Interleukin-10-secreting Peyer's patch cells are responsible for active suppression in low-dose oral tolerance.

We demonstrate the induction of antigen-specific interleukin-10 (IL-10)-secreting cells in murine Peyer's patches (PPs) after low-dose beta-lactoglobulin (BLG) feeding. In addition, we show that PP cells can inhibit the T-cell proliferative response in vitro as well as T-cell-mediated inflammation in vivo. The active suppression mediated by these regulatory cells was seen only within a narrow range of antigen dosage (feeding), with the most prominent effect at 5 x 1 mg BLG. On either side of this range, T-helper 1-like cytokine responses were observed when PP cells were stimulated with antigen in vitro. This result correlated with reduced production of regulatory cytokines as well as reduced activity of bystander suppression. We found that changes in IL-10 production correlated inversely with changes in interferon-gamma production. Inhibitory effects mediated by CD4(+) PP cells were partially neutralized by antibodies to IL-10 and transforming growth factor-beta.
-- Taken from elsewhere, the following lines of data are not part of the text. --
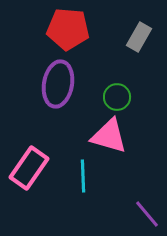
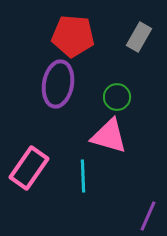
red pentagon: moved 5 px right, 7 px down
purple line: moved 1 px right, 2 px down; rotated 64 degrees clockwise
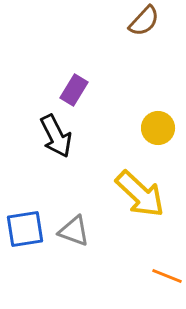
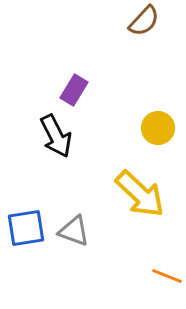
blue square: moved 1 px right, 1 px up
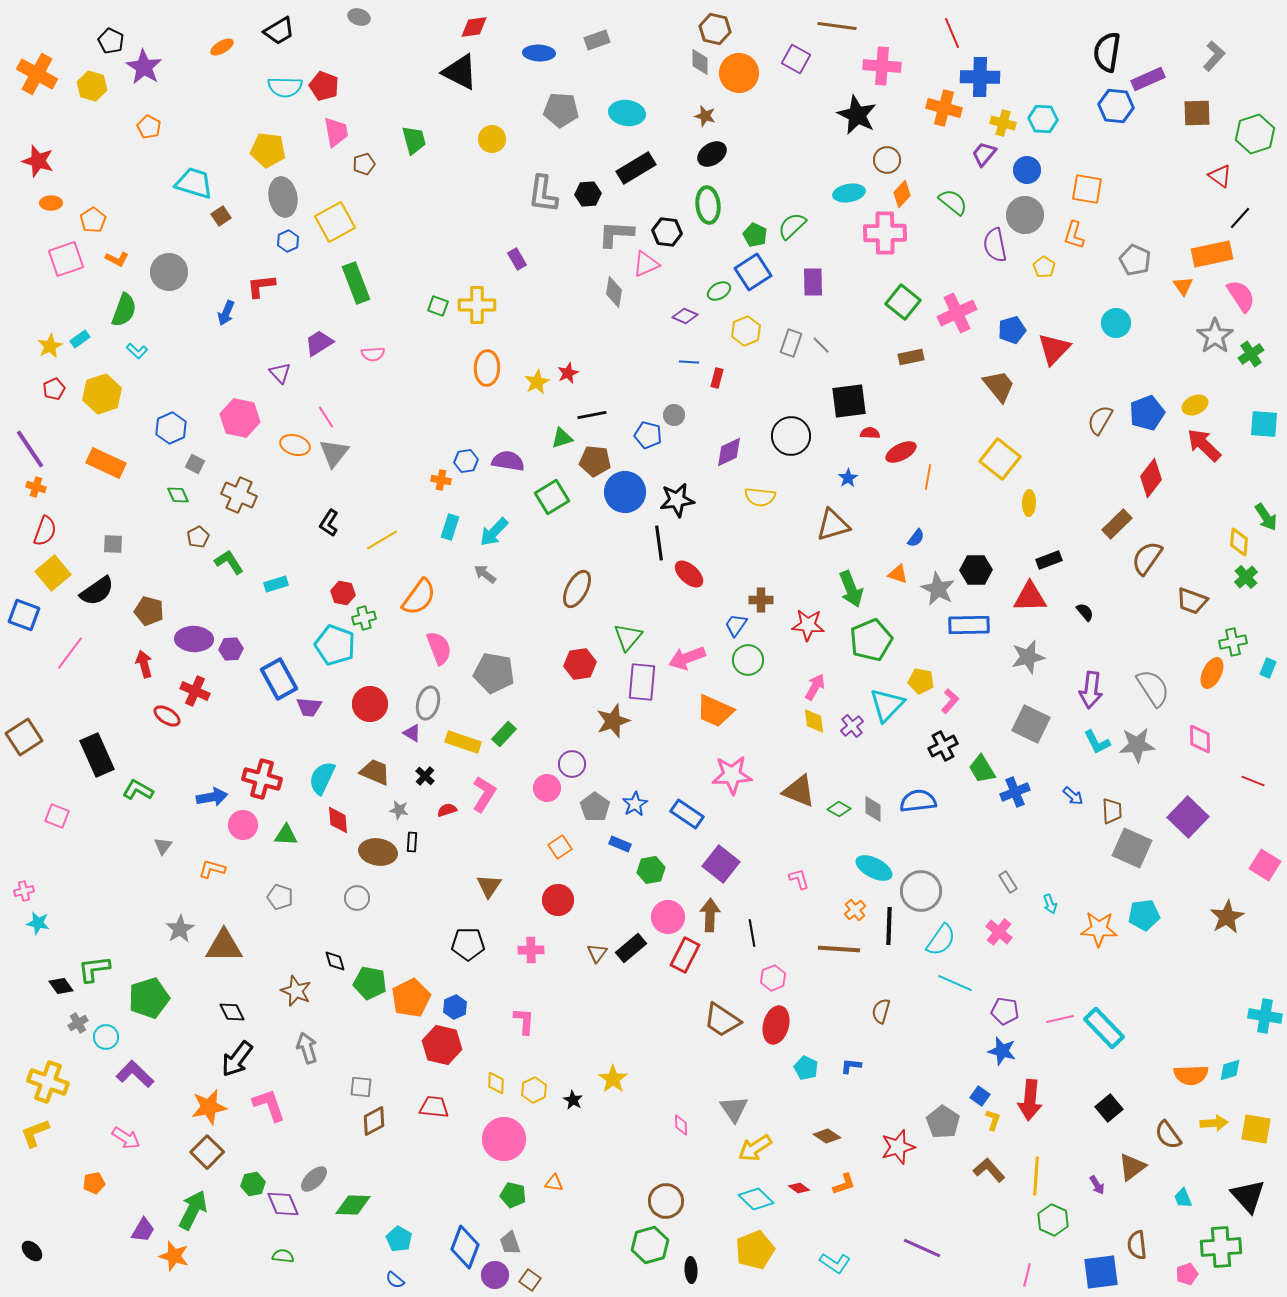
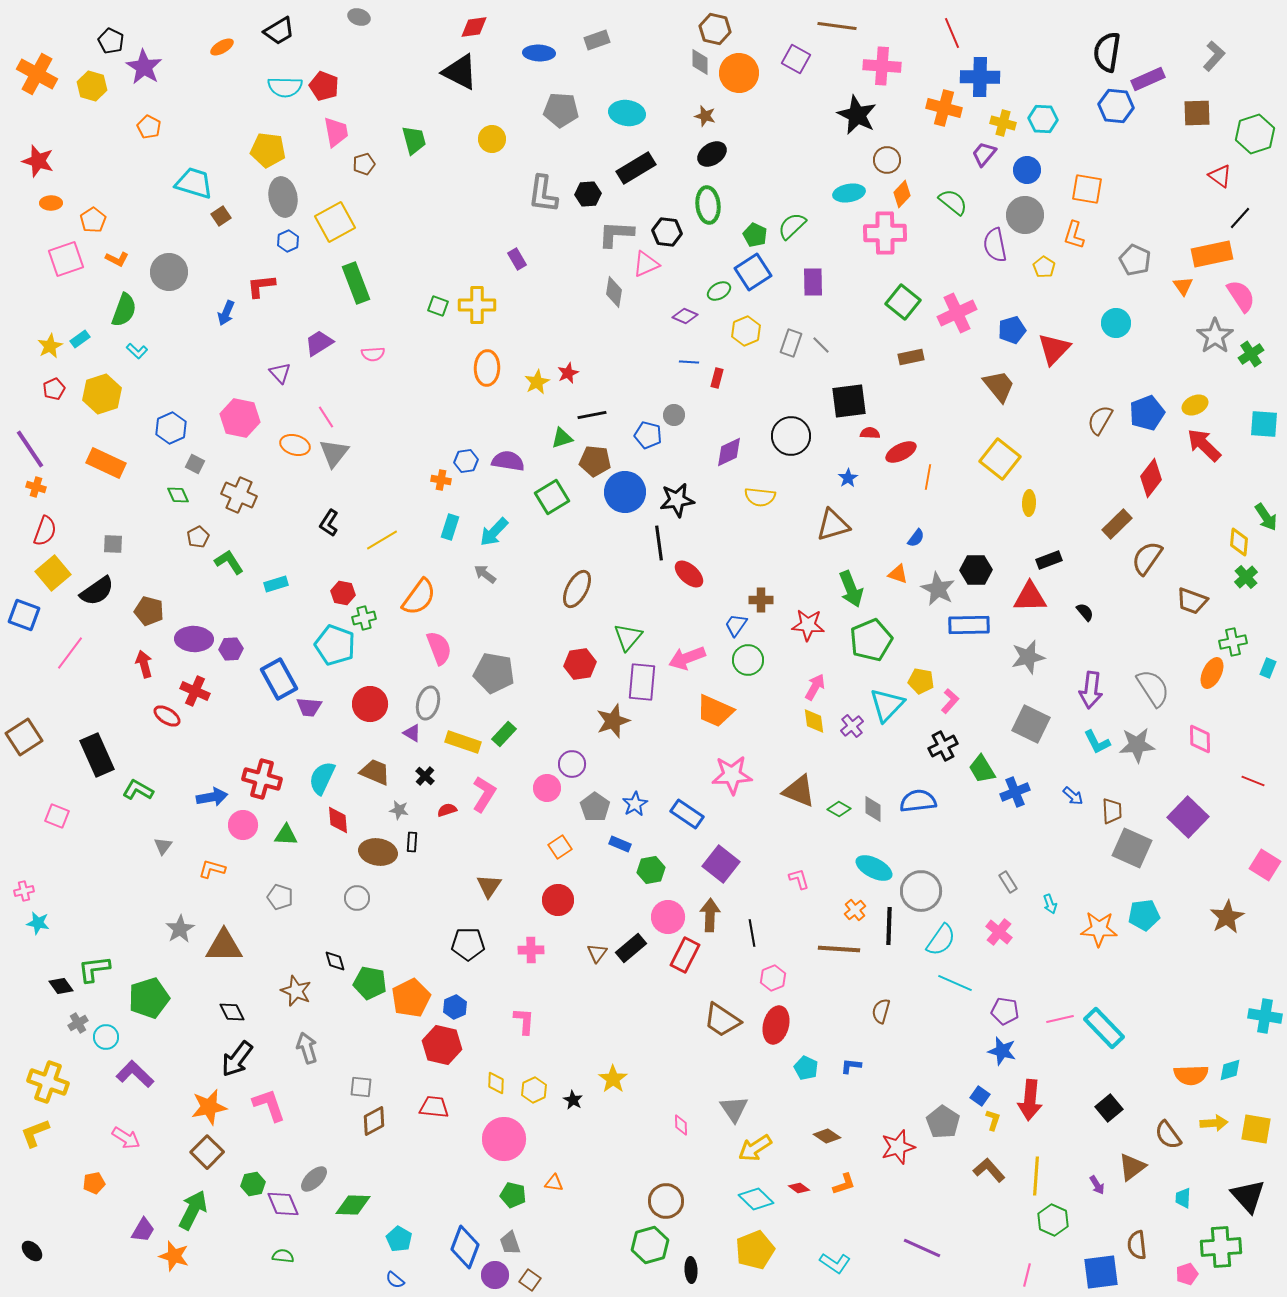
cyan trapezoid at (1183, 1198): rotated 25 degrees clockwise
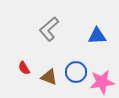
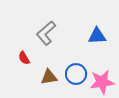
gray L-shape: moved 3 px left, 4 px down
red semicircle: moved 10 px up
blue circle: moved 2 px down
brown triangle: rotated 30 degrees counterclockwise
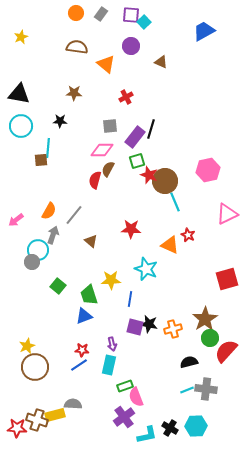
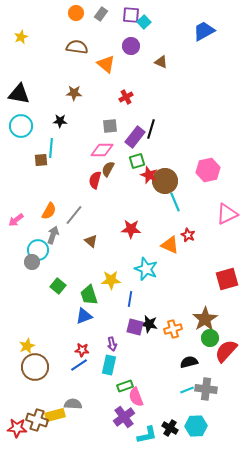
cyan line at (48, 148): moved 3 px right
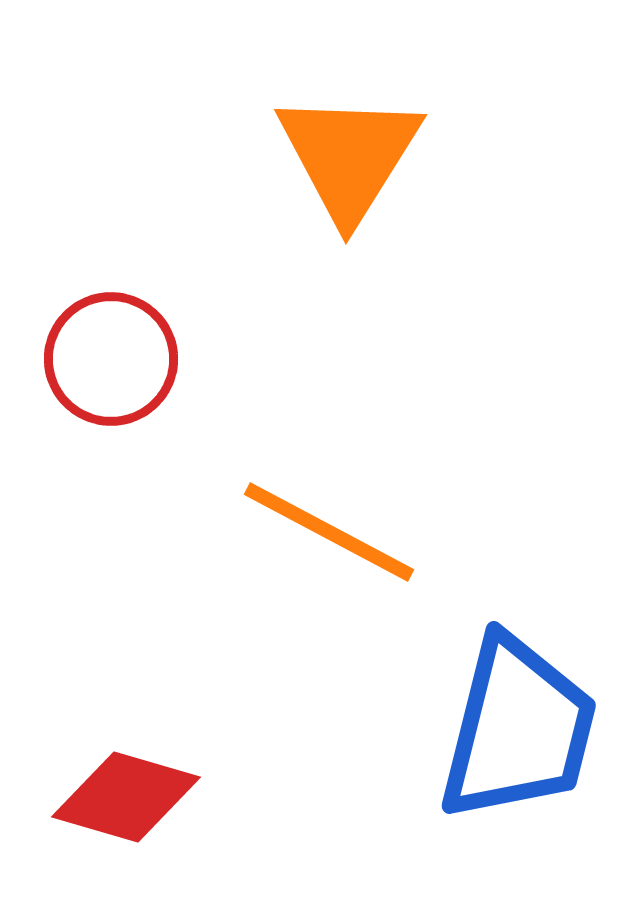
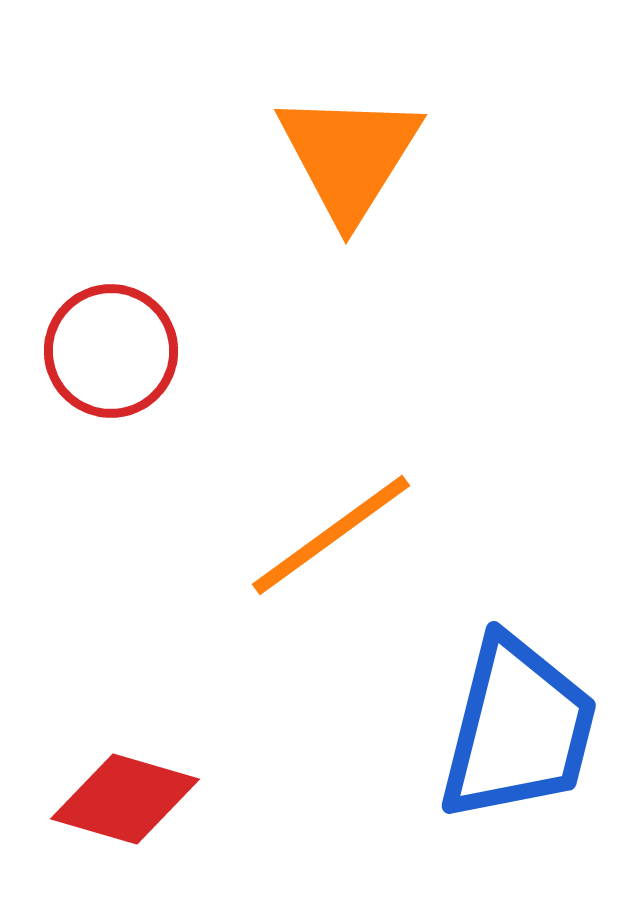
red circle: moved 8 px up
orange line: moved 2 px right, 3 px down; rotated 64 degrees counterclockwise
red diamond: moved 1 px left, 2 px down
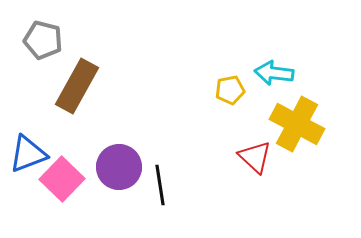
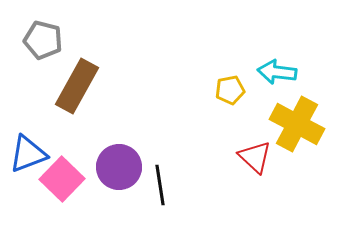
cyan arrow: moved 3 px right, 1 px up
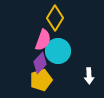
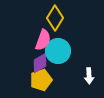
purple diamond: rotated 15 degrees clockwise
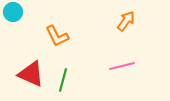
Interestingly, the generation of such regulatory cells after low-dose BLG feeding exhibited organ dependence. Among spleen, lymph node and PP cells derived from orally tolerized mice, PP cells were the most effective in promoting bystander suppression in the presence of BLG, indicating the significance of PPs as an inductive site for antigen-specific regulatory cells upon induction of low-dose oral tolerance. Moreover, PP cells from mice fed 5 x 1 mg BLG were shown to suppress a BLG-specific delayed-type hypersensitivity response induced in footpads, suggesting that IL-10-secreting PP cells regulate systemic inflammation.